就在这时,日本侵略者攻占了武汉和广州,我童年和小学时期生活过的鄂西一带,成了抗日前线。书里的和现实的两方面因素,刺激我提起笔来,写了一封信给他,就称他“先生”。我谈了自己的思想情况和对一些问题的看法,向他讨教。还寄去了一首仿作的短诗。
很快就收到他的回信。不久,我那首短诗也发表在《成都新民报》副刊《新民丛谈》上。我们就这样认识了。
我第一次见到他是在报馆里。这是在通过几次信、投过几次稿后。在我的记忆里,他那时穿着一种暗红色的翻皮大衣,头发向后散乱地披着,个子并不比我那时高。他谈了些什么我却一点都不记得了。
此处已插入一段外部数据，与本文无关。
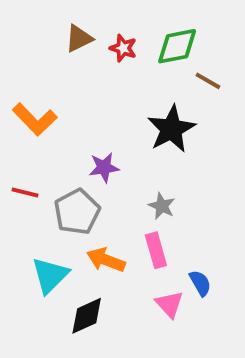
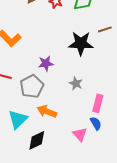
brown line: (208, 81) -> (105, 29), moved, turned -48
black star: (171, 129) -> (81, 43), turned 30
pink rectangle: (156, 250) -> (98, 103), moved, turned 30

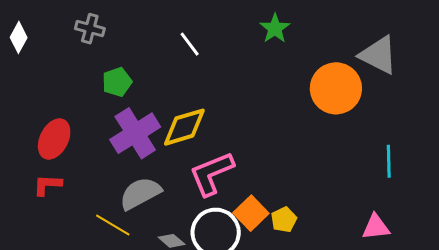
后来,我们又见过几次,也大都在报馆里,只有一次是在他家里。
记得有一次,是他写信来约定时间让我去的。还准备了一些糖果点心之类,仿佛开座谈会。但到的人不多,不过五六个,我都不认识。他先发言,像是开场白。大意是谢谢大家投稿,报馆限于经费,没法付酬,只有请大家吃点糖果点心,表示一点心意。“无稿费,不退稿”这六个字的稿约在副刊头上写得明明白白的,大家对此也没有谈什么。似乎还谈到别的事,而具体内容我也一点印象都没有了。现在只记得到他家里去的那一次,见到了王德芬同志,还抱着他们的女儿。